Особенно поражен ребенок открытием, что русские, какие-то «власовцы» «мит унс» (с нами). Сначала он понял это, как обычай ландскнехтов у Фридриха Прусского, потом так: попав в плен, они увидели, какой хороший порядок в Германии и решили свалить Сталина, потому что он «шайзе». Сохранись германский фашизм, из Эрни выработался бы типичный фашист, с присущим им хамством и грубостью, недаром к отчаянию матери он так легко «усваивал» уличные слова. Но вот в образе хиппи этого немецкого юноши я представить не могу, да их, как будто в послевоенной Германии и не было…

В военной Германии и порабощенной «тедесками» Италии мне не удалось увидеть музеев. Они были закрыты. Дрезден разбомбили перед самой предполагаемой моей туда поездкой, в Потсдаме видела только выставку известного скульптора «новой Германии». Зато запомнила архитектуру еще уцелевших, еще сохранивших лицо городов, с их барокко и рокайлями в Берлине и Потсдаме, постройки Тироля — высоко-готические белые дома с наружными фресками каких-то вытянутых в высоту фигур. Мюнхенский очень поврежденный собор на пути в Италию… Многое осталось непонятным — не было ни путеводителей, ни сведущих спутников. Зато прелесть немецкого Гемютлихкайта, идущего от «биденмайера» середины прошлого века, а главное жизнь народа — вкусила достаточно.
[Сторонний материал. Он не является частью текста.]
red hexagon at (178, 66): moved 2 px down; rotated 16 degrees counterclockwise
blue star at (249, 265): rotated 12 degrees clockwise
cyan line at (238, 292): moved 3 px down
В заключении советском, среди такого родимого серого смрада, снилось мне увиденное и не увиденное в Европе: замки, магазины, полные красивых изделий, и особенно — уютные прелестные домики одноэтажной Германии и Тироля — олицетворение мира. Я не жалею о тяжком времени своего зарубежного изгнания.
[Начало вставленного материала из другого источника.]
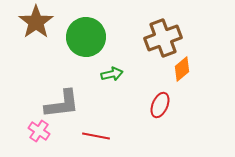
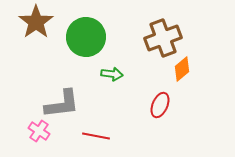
green arrow: rotated 20 degrees clockwise
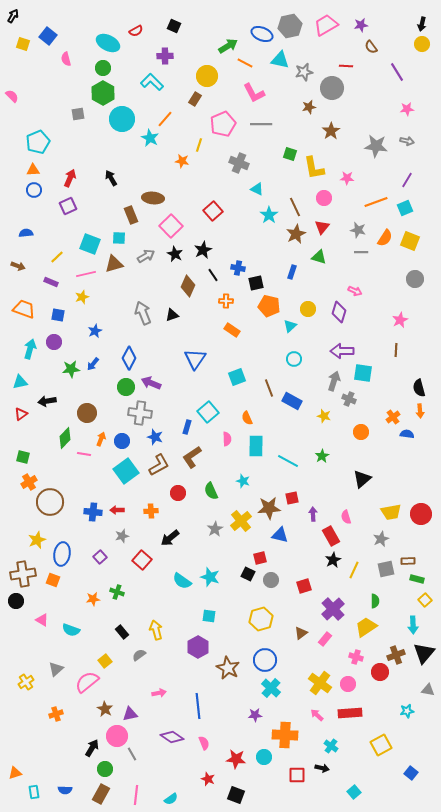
При скудности чисто «туристских» впечатлений особенно важное в стране — народ и характер, я узнала. «Курица» Эгнес и подобные ей помогли мне понять его внутреннюю культуру, основанную на осознании себя единым целым «мы», при величайшей национальной организованности. Из глубин истории этот народ донес до жестоких годин добродушие и сердечность, и это добросердечие не успели вытравить десятилетний гитлеровский режим, опирающийся на средневековье, на инстинкты низменные, садистские, имеющиеся, понятно, в народе каждом. Естественный, воспитанный историей патриотизм пытались обратить в шовинистический бред! В этот период немцы уже не разделяли себя на пруссаков, саксов, баварцев и австрийцев. Они обрели сознание единства, и это скажется на дальнейшей истории Германии, чреватой многими международными бедами. «Яволь» и бездушие царило лишь в фанатической и бюрократической среде партийной элиты. Как у всякой элиты. Неистовая человеконенавистническая пропаганда, понятно, велась во имя войны с «унтерменшами». Точно такое царило и у нас: помню зрительно статью Эдинбурга: «Убей немца», которой писатель потом безусловно стеснялся, как стеснялись немцы мыслящие журнала «Унтерменш»,[36] дискредитировавшего славянство. Все это тогда служило оружием войны. К слову: один из наших немецких редакторов, возглавлявший пропаганду и конечно, осознавший «позор Германии», сказал как-то в интимной беседе: «Мы делали, делали антисоветскую пропаганду, пока сами в нее не поверили!»

Но в тайниках народной души, всегда и везде спрятанной от правящей элиты, сохранилось человеческое, что собственно и спасает нацию. Советскими же «фюрерами» зло, классовая вражда и подлость внедрялись десятилетиями во имя мифического будущего, ради разрушения русской народности, прошлое которой сперва проклиналось и осквернялось, затем служило предметом пропагандой спекуляции (ордена Суворова, Кутузова и пр.) и только теперь в совершенно искаженном виде выкапывается из-под мусора всеми преследуемыми лучшими людьми России. Но не поздно ли?

И тогда я уже поняла, что для будущего Человечества важно не различие богатых и бедных, владеющих средствами и не владеющих, что нет на земле ни немцев, ни англичан, ни русских, никаких рас, — это все лишь «понятие», а есть только люди, плохие и хорошие. И наступление лазурного будущего Человечества возможно только тогда, когда исторически отомрут «искусственно» созданные людьми лжепонятия и классификация. «И будут Люди на Земле!»